If you had asked me on my wedding day 15 years ago why I was heading down the aisle, I’m sure I would have sung the praises of romantic love, the wonder and delight of being head over heels for another person. I probably would have gushed, too, over the benefits of companionship and the blessing of bringing children into the world. But now that I’ve been married a decade and a half, there’s another aspect of marriage I never expected would mean so much to me, something no other relationship could ever offer — a deeply intimate level of accountability.
Over the years, I’ve realized I’m simply a more disciplined person when my husband is around. It’s not that I’m putting on a show or feel pressure to “be good” under my spouse’s watchful eye. It’s that having a partner spurs me on to live the best version of my life, knowing it’s lived with and for someone else. So although I might sometimes daydream about the pleasures of the single life—the total self-determination or the ease of letting housework slide—if I’m honest, I truly value (and probably need) a partner to keep me in check.
I first realized this when my husband began to travel for work. Left to my own devices, I found my parenting of our three kids taking a nosedive. Granted, single parenting, even temporarily, is undeniably stressful. But a spike in stress isn’t the only thing that erodes my mommy loving-kindness when I’m the only parent present. With no second pair of eyes on my interactions with my kids, I tend to “let it all hang out”—and not in a good way. Little frustrations quickly escalate into major issues, and before I know it, I’ve screamed myself hoarse or said hurtful words I can’t take back. Having my husband as a co-parent gives me a confederate to discuss discipline with, or to ask to step in when I’ve gone too far.
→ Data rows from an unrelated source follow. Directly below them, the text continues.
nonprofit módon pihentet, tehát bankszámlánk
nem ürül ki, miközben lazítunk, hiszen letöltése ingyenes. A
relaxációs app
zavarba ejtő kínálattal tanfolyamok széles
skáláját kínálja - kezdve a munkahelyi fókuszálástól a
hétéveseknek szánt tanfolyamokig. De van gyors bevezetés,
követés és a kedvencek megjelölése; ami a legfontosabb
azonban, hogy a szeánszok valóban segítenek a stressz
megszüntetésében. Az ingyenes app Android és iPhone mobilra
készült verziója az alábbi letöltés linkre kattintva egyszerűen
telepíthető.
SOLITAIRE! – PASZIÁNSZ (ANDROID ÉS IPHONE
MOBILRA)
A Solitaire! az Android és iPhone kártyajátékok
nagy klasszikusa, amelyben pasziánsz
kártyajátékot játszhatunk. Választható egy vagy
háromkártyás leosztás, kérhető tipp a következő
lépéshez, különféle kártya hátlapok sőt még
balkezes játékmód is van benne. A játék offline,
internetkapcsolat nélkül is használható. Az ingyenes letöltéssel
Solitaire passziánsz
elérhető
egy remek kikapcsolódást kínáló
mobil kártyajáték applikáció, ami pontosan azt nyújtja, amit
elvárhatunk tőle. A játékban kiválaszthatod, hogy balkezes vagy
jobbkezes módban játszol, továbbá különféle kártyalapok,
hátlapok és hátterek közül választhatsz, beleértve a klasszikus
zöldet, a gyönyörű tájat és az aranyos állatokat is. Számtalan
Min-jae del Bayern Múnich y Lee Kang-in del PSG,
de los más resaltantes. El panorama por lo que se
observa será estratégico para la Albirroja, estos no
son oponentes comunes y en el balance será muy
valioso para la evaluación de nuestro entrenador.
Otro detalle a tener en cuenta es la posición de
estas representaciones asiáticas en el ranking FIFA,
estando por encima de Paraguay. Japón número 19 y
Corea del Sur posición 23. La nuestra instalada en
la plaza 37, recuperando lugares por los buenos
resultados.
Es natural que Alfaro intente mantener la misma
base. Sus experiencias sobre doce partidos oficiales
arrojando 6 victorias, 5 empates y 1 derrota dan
Even if all he offers is a listening ear to vent my frustrations to, that’s a crucial service I know I need.
Without a partner around, I’ve also noticed my tendency to get a bit lax when it comes to the care of our home. Who cares about a clean house when it’s just me and my grade school-aged kids? They’re certainly not complaining when I “forget” to make them put away their dirty socks. But while it may not be a serious failing to let a mess pile up, eventually a sink full of dishes and a living room littered with Nerf darts take a toll on my mental health, and I realize I probably should have taken care of them sooner. A fellow stockholder in the home keeps me alert to the state of my environment—and everyone benefits from the cleaner, tidier home that results.
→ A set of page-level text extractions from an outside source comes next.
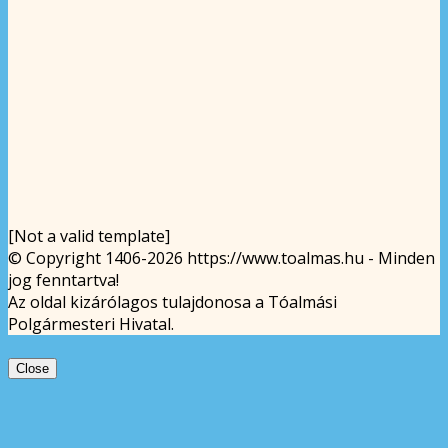
[Not a valid template]
© Copyright 1406-2026 https://www.toalmas.hu - Minden
jog fenntartva!
Az oldal kizárólagos tulajdonosa a Tóalmási
Polgármesteri Hivatal.
Close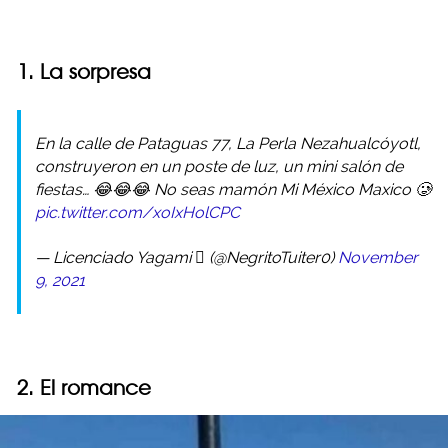
1. La sorpresa
En la calle de Pataguas 77, La Perla Nezahualcóyotl,
construyeron en un poste de luz, un mini salón de
fiestas… 😂😂😂 No seas mamón Mi México Maxico 🥲
pic.twitter.com/xoIxHolCPC
— Licenciado Yagami  (@NegritoTuiter0)
November
9, 2021
2. El romance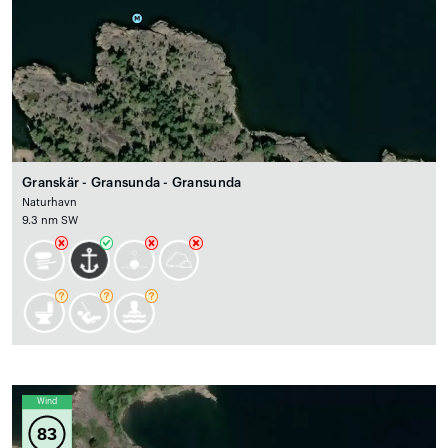
Granskär - Gransunda - Gransunda
Naturhavn
9.3 nm SW
Wind
83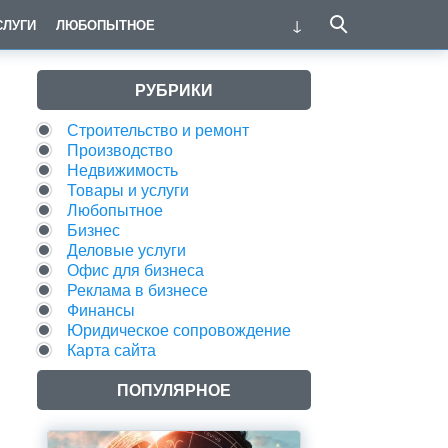
СЛУГИ
ЛЮБОПЫТНОЕ
РУБРИКИ
Строительство и ремонт
Производство
Недвижимость
Товары и услуги
Любопытное
Бизнес
Деловые услуги
Офис для бизнеса
Реклама в бизнесе
Финансы
Юридическое сопровождение
Карта сайта
ПОПУЛЯРНОЕ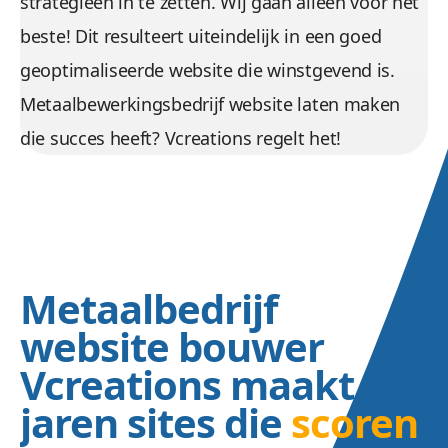
strategieën in te zetten. Wij gaan alleen voor het
beste! Dit resulteert uiteindelijk in een goed
geoptimaliseerde website die winstgevend is.
Metaalbewerkingsbedrijf website laten maken
die succes heeft? Vcreations regelt het!
Metaalbedrijf
website bouwer
Vcreations maakt
jaren sites die
scoren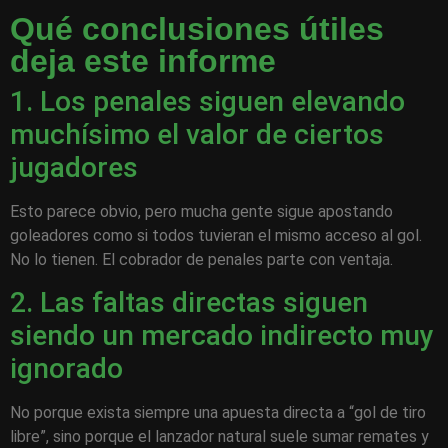
Qué conclusiones útiles
deja este informe
1. Los penales siguen elevando
muchísimo el valor de ciertos
jugadores
Esto parece obvio, pero mucha gente sigue apostando
goleadores como si todos tuvieran el mismo acceso al gol.
No lo tienen. El cobrador de penales parte con ventaja.
2. Las faltas directas siguen
siendo un mercado indirecto muy
ignorado
No porque exista siempre una apuesta directa a “gol de tiro
libre”, sino porque el lanzador natural suele sumar remates y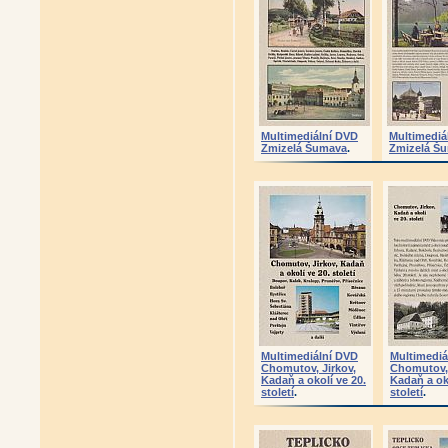
Multimediální DVD
Multimediá
Zmizelá Šumava
.
Zmizelá Š
Multimediální DVD
Multimediá
Chomutov, Jirkov,
Chomutov, 
Kadaň a okolí ve 20.
Kadaň a oko
století
.
století
.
While I can sometimes give myself a pass for relaxing my cleaning standards when my husband’s away, often deeper matters are at stake. How do I spend my free time when there’s no one around to see? I’ll waste hours on a marathon of lame TV I don’t even care about or sit glued to social media on my phone. And when I’m flying solo for a week or two, I don’t always take care of myself like I normally would, either. Cake for dinner with an extra glass of wine — why not? With my husband present, though, I’m reminded that someone else in this world has an investment in my body—its health and its appearance—motivating me to do right by my physical self.
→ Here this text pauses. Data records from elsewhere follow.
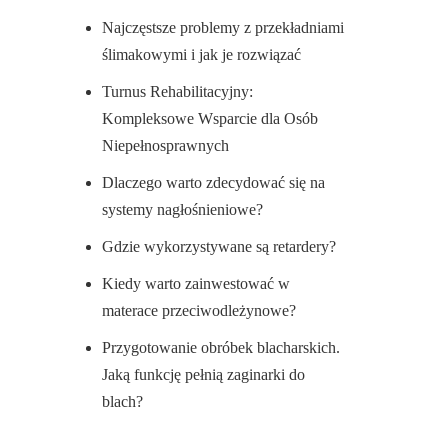
Najczęstsze problemy z przekładniami
ślimakowymi i jak je rozwiązać
Turnus Rehabilitacyjny:
Kompleksowe Wsparcie dla Osób
Niepełnosprawnych
Dlaczego warto zdecydować się na
systemy nagłośnieniowe?
Gdzie wykorzystywane są retardery?
Kiedy warto zainwestować w
materace przeciwodleżynowe?
Przygotowanie obróbek blacharskich.
Jaką funkcję pełnią zaginarki do
blach?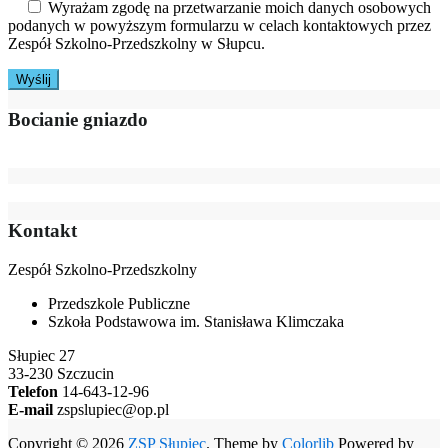
Wyrażam zgodę na przetwarzanie moich danych osobowych
podanych w powyższym formularzu w celach kontaktowych przez
Zespół Szkolno-Przedszkolny w Słupcu.
Bocianie gniazdo
Kontakt
Zespół Szkolno-Przedszkolny
Przedszkole Publiczne
Szkoła Podstawowa im. Stanisława Klimczaka
Słupiec 27
33-230 Szczucin
Telefon
14-643-12-96
E-mail
zspslupiec@op.pl
Copyright © 2026
ZSP Słupiec
. Theme by
Colorlib
Powered by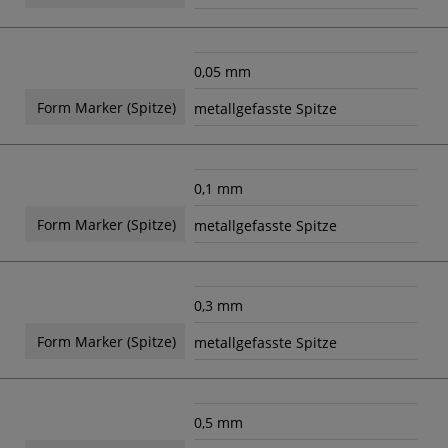
0,05 mm
Form Marker (Spitze)
metallgefasste Spitze
0,1 mm
Form Marker (Spitze)
metallgefasste Spitze
0,3 mm
Form Marker (Spitze)
metallgefasste Spitze
0,5 mm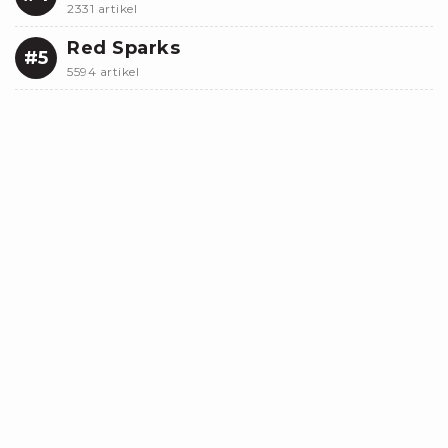
2331 artikel
Red Sparks
#5
5594 artikel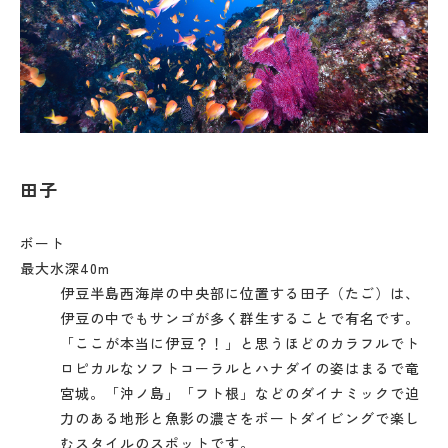
田子
ボート
最大水深40m
伊豆半島西海岸の中央部に位置する田子（たご）は、
伊豆の中でもサンゴが多く群生することで有名です。
「ここが本当に伊豆？！」と思うほどのカラフルでト
ロピカルなソフトコーラルとハナダイの姿はまるで竜
宮城。「沖ノ島」「フト根」などのダイナミックで迫
力のある地形と魚影の濃さをボートダイビングで楽し
むスタイルのスポットです。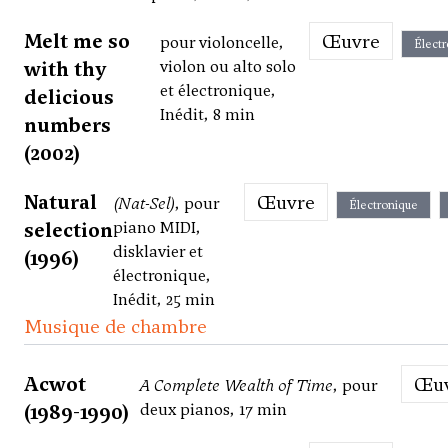
Melt me so
Œuvre
pour violoncelle,
Élect
with thy
violon ou alto solo
et électronique,
delicious
Inédit, 8 min
numbers
(2002)
Natural
Œuvre
(Nat-Sel)
, pour
Électronique
selection
piano MIDI,
disklavier et
(1996)
électronique,
Inédit, 25 min
Musique de chambre
Acwot
Œ
A Complete Wealth of Time
, pour
(1989-1990)
deux pianos, 17 min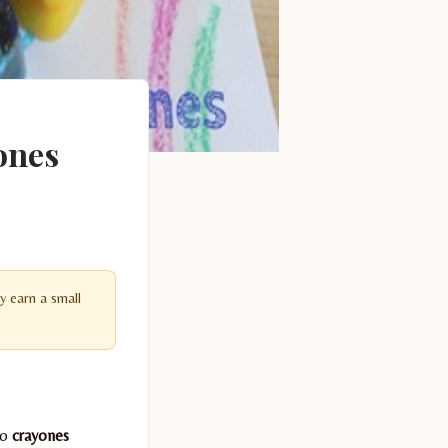
ones
y earn a small
do
crayones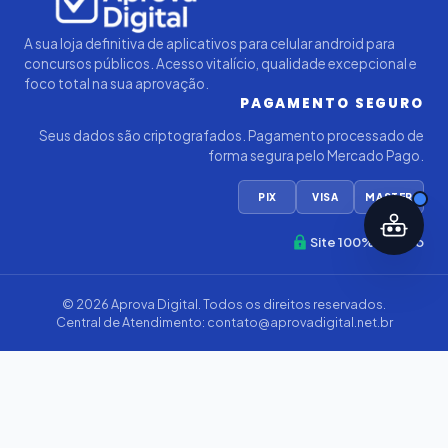
A sua loja definitiva de aplicativos para celular android para
concursos públicos. Acesso vitalício, qualidade excepcional e
foco total na sua aprovação.
PAGAMENTO SEGURO
Seus dados são criptografados. Pagamento processado de
forma segura pelo Mercado Pago.
PIX
VISA
MASTER
Site 100% Seguro
© 2026
Aprova Digital
. Todos os direitos reservados.
Central de Atendimento:
contato@aprovadigital.net.br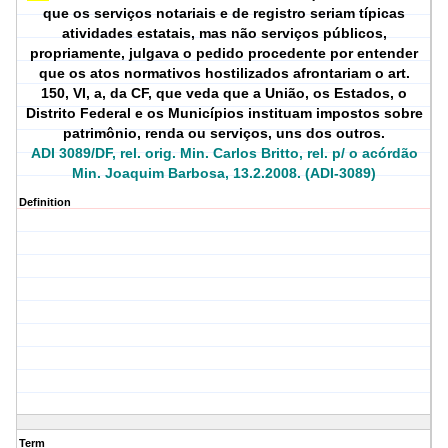
que os serviços notariais e de registro seriam típicas
atividades estatais, mas não serviços públicos,
propriamente, julgava o pedido procedente por entender
que os atos normativos hostilizados afrontariam o art.
150, VI, a, da CF, que veda que a União, os Estados, o
Distrito Federal e os Municípios instituam impostos sobre
patrimônio, renda ou serviços, uns dos outros.
ADI 3089/DF, rel. orig. Min. Carlos Britto, rel. p/ o acórdão
Min. Joaquim Barbosa, 13.2.2008. (ADI-3089)
Definition
Term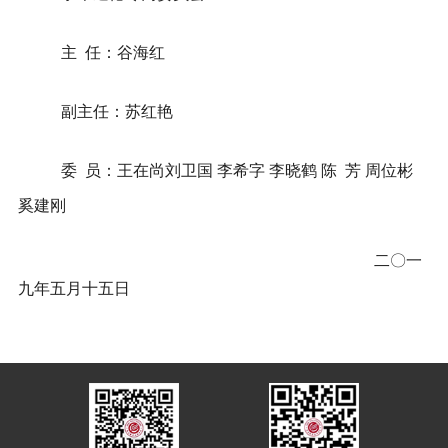
主
任：谷海红
副主任：苏红艳
委
员：王在尚刘卫国 李希字 李晓鹤
陈
芳 周位彬
奚建刚
二〇一
九年五月十五日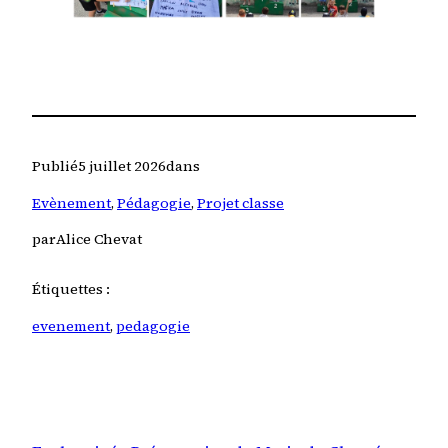
Publié
5 juillet 2026
dans
Evènement
, 
Pédagogie
, 
Projet classe
par
Alice Chevat
Étiquettes :
evenement
, 
pedagogie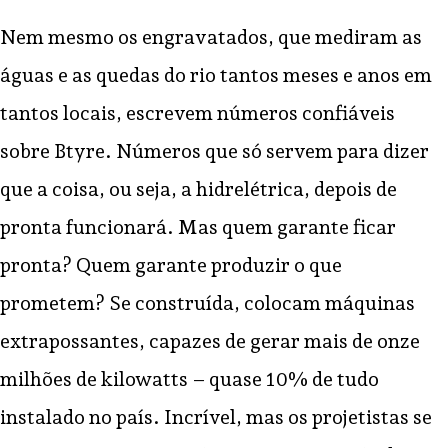
Nem mesmo os engravatados, que mediram as
águas e as quedas do rio tantos meses e anos em
tantos locais, escrevem números confiáveis
sobre Btyre. Números que só servem para dizer
que a coisa, ou seja, a hidrelétrica, depois de
pronta funcionará. Mas quem garante ficar
pronta? Quem garante produzir o que
prometem? Se construída, colocam máquinas
extrapossantes, capazes de gerar mais de onze
milhões de kilowatts – quase 10% de tudo
instalado no país. Incrível, mas os projetistas se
Finally, I find having a partner keeps me accountable to make better decisions. Alone, I get lost in the echo chamber of my own thoughts and beliefs. My husband brings a unique perspective and a different type of wisdom that helps me see decisions from a fresh angle. When I wonder if it will be too hard on our family if I take on another big work project, or whether I need to have a difficult confrontation with a friend, the person who knows me through and through offers the best insight on such questions.
Our job as Catholic spouses is to help each other reach heaven. Lovingly keeping each other on track physically, mentally, and spiritually paves this path to holiness. So while romantic love, financial security, or having someone to “Netflix and chill” with may all be nice perks of a partnered life, I’ve come to believe that accountability is the secret weapon—and unsung hero—of my marriage.